§ Görev Talimatı
Makaleye göre Ermeni rahibi Bogos Natanyan 1890 yılında hangi cezaya çarptırıldı?

§ Makale
+ + + +

Bu olay 1883-1885 yıllarında Osmanlı İmparatorluğu ve Amerika arasında ciddi bir diplomatik krize yol açmış, suçluların bulunmasını talep eden Amerikan hükümeti ile Babıali arasında karşılıklı nota vermeye kadar uzamıştır.(7) Bu olaydan sonra Osmanlı Hükümeti, Musa Bey’in ailesiyle beraber ilk önce Muş’ta ve sonra ise Bitlis’te ikamet etmesini ve nezaret altında bulundurulmasını emretmiştir. Bu mecburi ikametin aynı zamanda bir ödüllendirme ile birlikte yapıldığı da anlaşılmaktadır. Çünkü Musa Bey bu dönemde eski Bitlis Valileri Arif ve Fikri Paşa’ların yardımı ve Babıâli’nin tasdikiyle birinci kol müdürü olarak görevlendirilmiştir. Babıâli’nin tepkileri azaltmak için bazı göstermelik tedbirleri almakla birlikte Hacı Musa Bey’i ciddi biçimde koruduklarını, ondan yararlandıklarını gösteriyor. Musa Bey, Hoyt Nahiye müdürüyken Bogos Natanyan adlı bir Ermeni rahibini ihtilal komiteleriyle ilişkisi olduğu gerekçesiyle üzerindeki evraklarla birlikle tutuklayıp Muş mutasarrıflığına teslim etmiş; bunun üzerine Rahip, Ermeni milletini Osmanlı devletine karşı isyana teşvik eden bir makale (Natanyan’ın 5. kitabı olan Gözyaşı ve Sefalet Risalesi) yazdığı gerekçesiyle 1890 yılında ömür boyu hapse mahkum edilmiştir. Natanyan neyf edildiği Şam’da 2 yıl sonra hayatını kaybedecektir(8)

1889’dan itibaren ise Hacı Musa’nın adı Avrupa basınında Ermenilere yapılar zulüm haberleriyle yeniden gündeme gelir. The Times, The Daily News, The Daily Chronicle gibi yayınlardaki bu haberler geniş bir tepki yaratır. Muşlu Ermeniler, İngiliz konsolosluklarına, Patrikhaneye gönderdikleri çeşitli şikayet mektuplarının yanı sıra Musa’nın tutuklanması için imza toplayıp Bitlis ve İstanbul’daki Osmanlı makamlarına da başvurmaktaydılar.

“DİLEKÇE VERENLERİN ELLERİ YAKILIYOR”

Konsolosluklar arasındaki yazışmalarda, Musa Bey hakkında şikayet dilekçelerinin verilmesinde öncülük eden Arkovanık Muhtarı Ohan’ın, Musa Bey’in adamlarınca kaçırılıp iyice dövüldüğünü ve ibret olsun diye dilekçe imzalayan ellerinin barutla yakıldığını belirtilmektedir. Raporlarda Musa hakkında yoğun biçimde Ermenilere yönelik yağmalama, adam kaçırma, yakma, öldürme, hırsızlık olayları nakledilmektedir. En ünlü olay ise Musa’nın kendi köyü olan Hartz’da 1889 yılı Mart ayında Miro’nun babası Agop’un Öldürülmesi, karısının kolunun kırılması, kardeşinin 14 yaşındaki kızı Gulizar’ın zorla kaçırılması ve üç bin lira para ve eşyasının gasp edilmesidir. Ermeni kızı Gulizar’ın Hacı Musa tarafından kaçırılması Kürt halk kültüründe de kabul görmemiş ve Kürt dengbejleri bu olayı ağıtlaştırmışlardır.

+ + + +

§ Sağlanan Veriler
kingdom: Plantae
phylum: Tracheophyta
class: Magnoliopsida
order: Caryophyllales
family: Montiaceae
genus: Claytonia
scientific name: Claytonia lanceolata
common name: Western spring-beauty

+ + + +

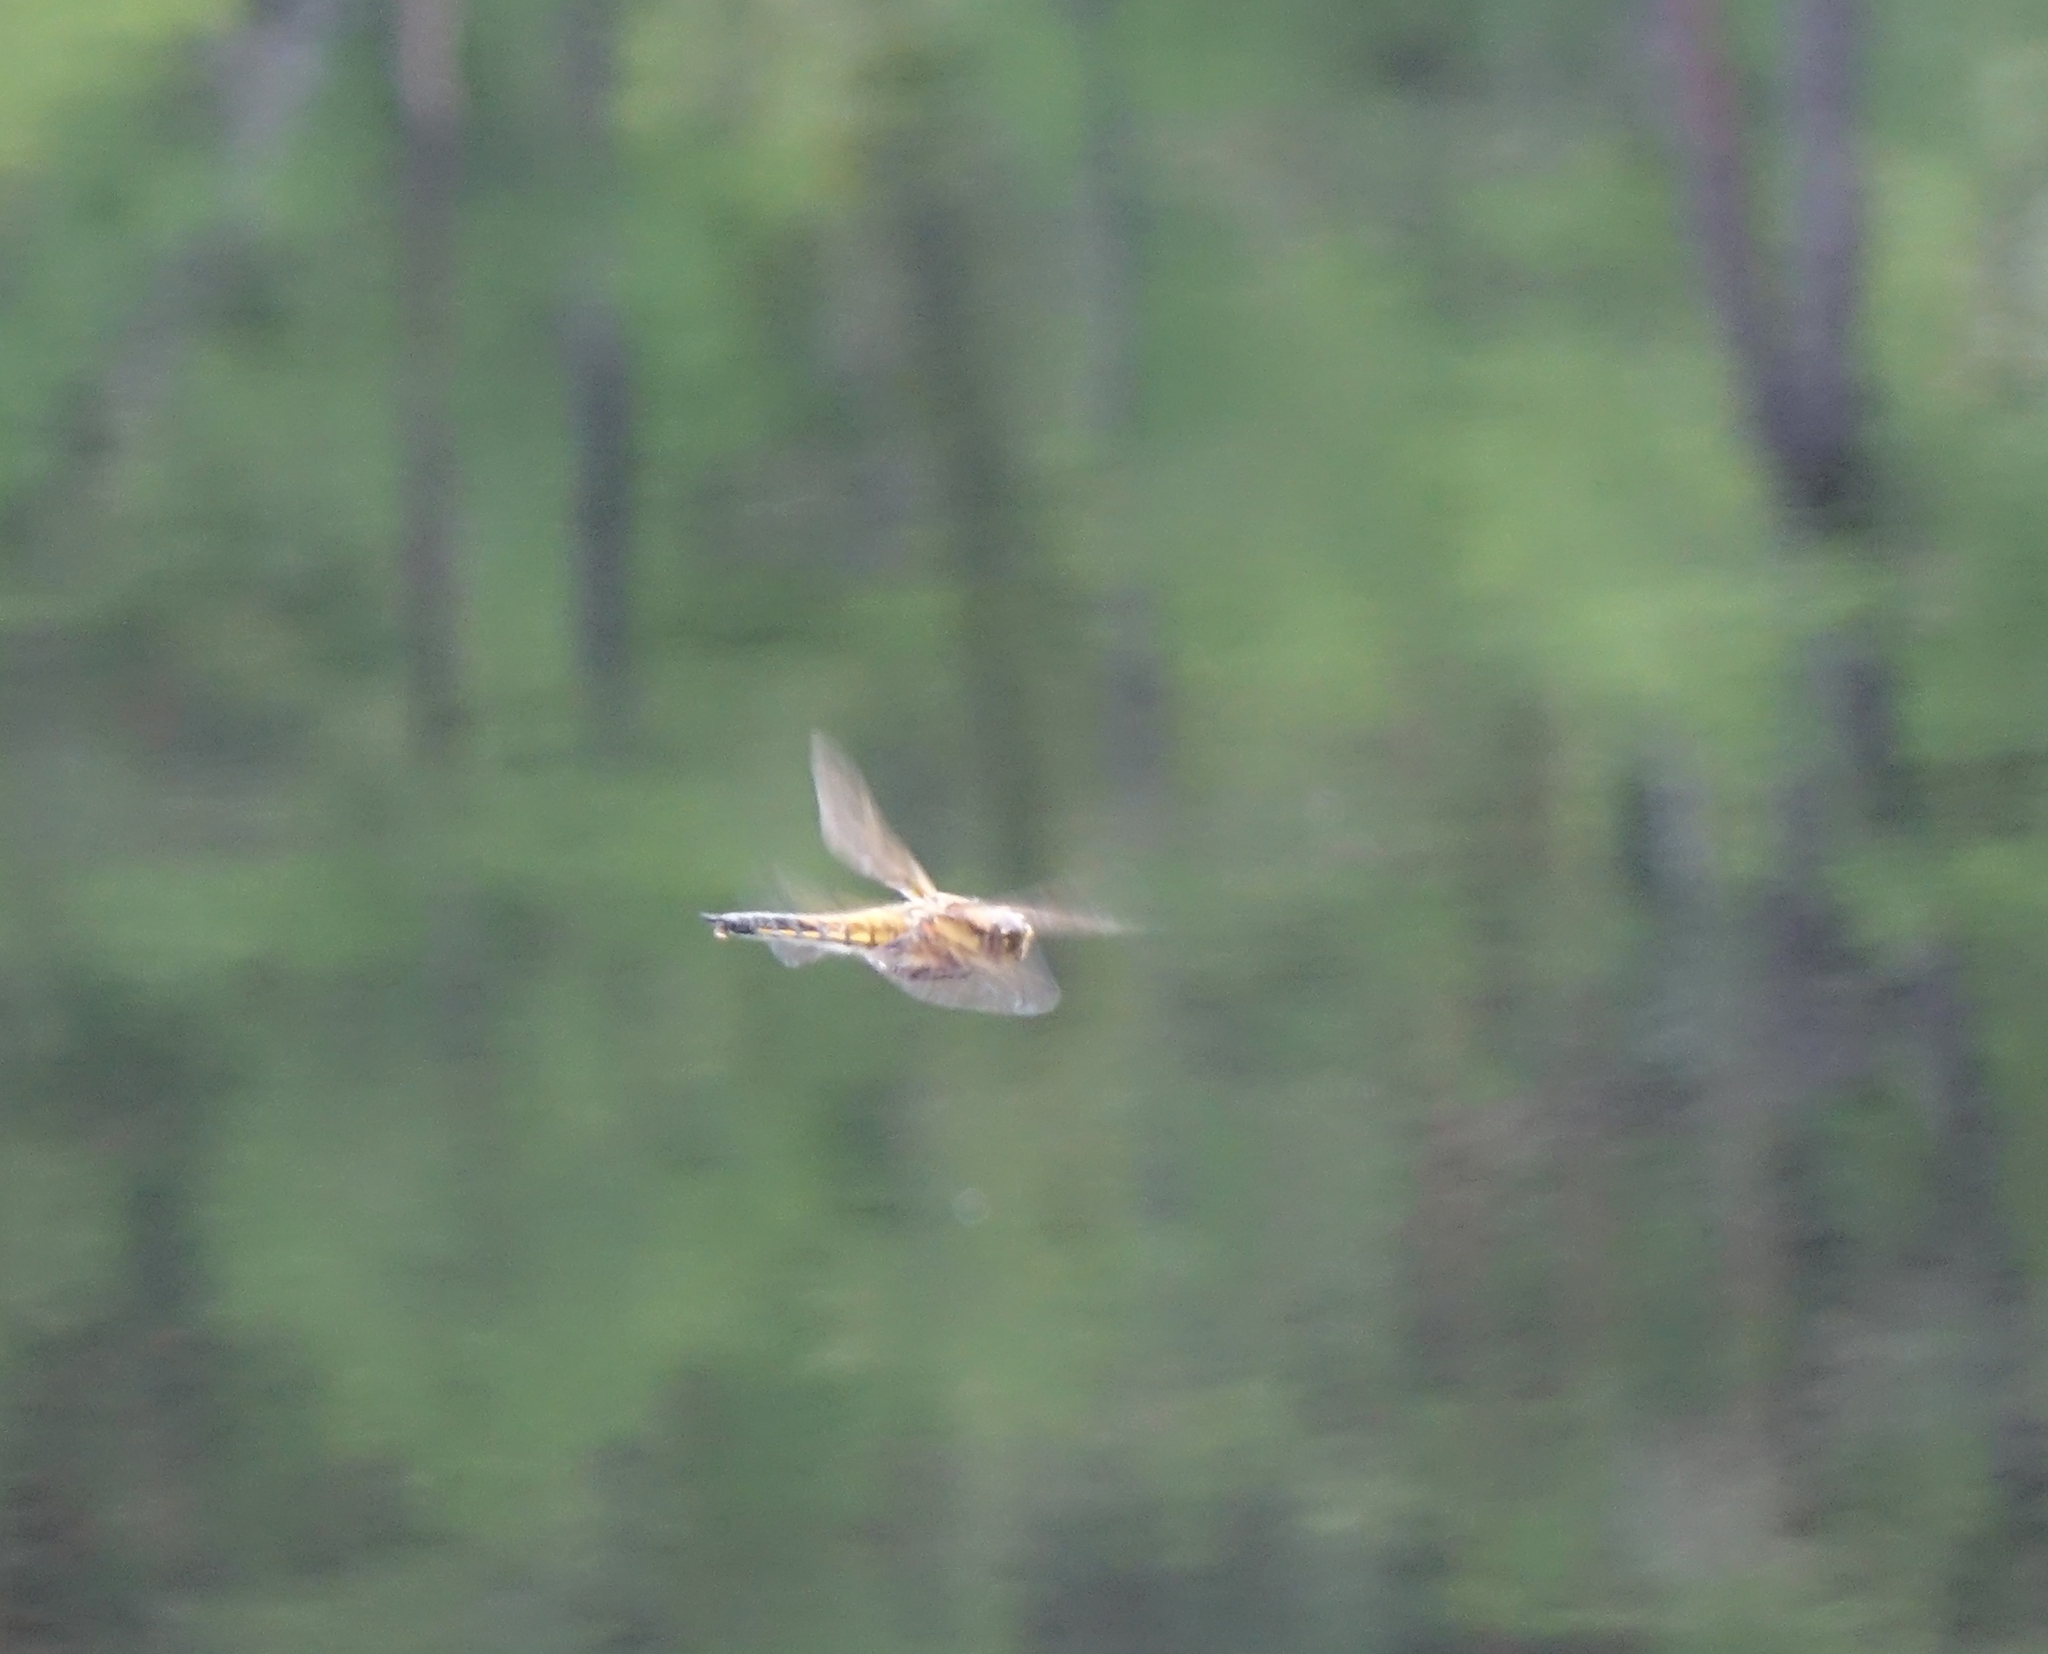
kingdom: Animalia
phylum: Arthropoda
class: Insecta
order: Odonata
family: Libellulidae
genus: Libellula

+ + + +

§ Görev Yanıtı
Ömür boyu hapse mahkum edildi.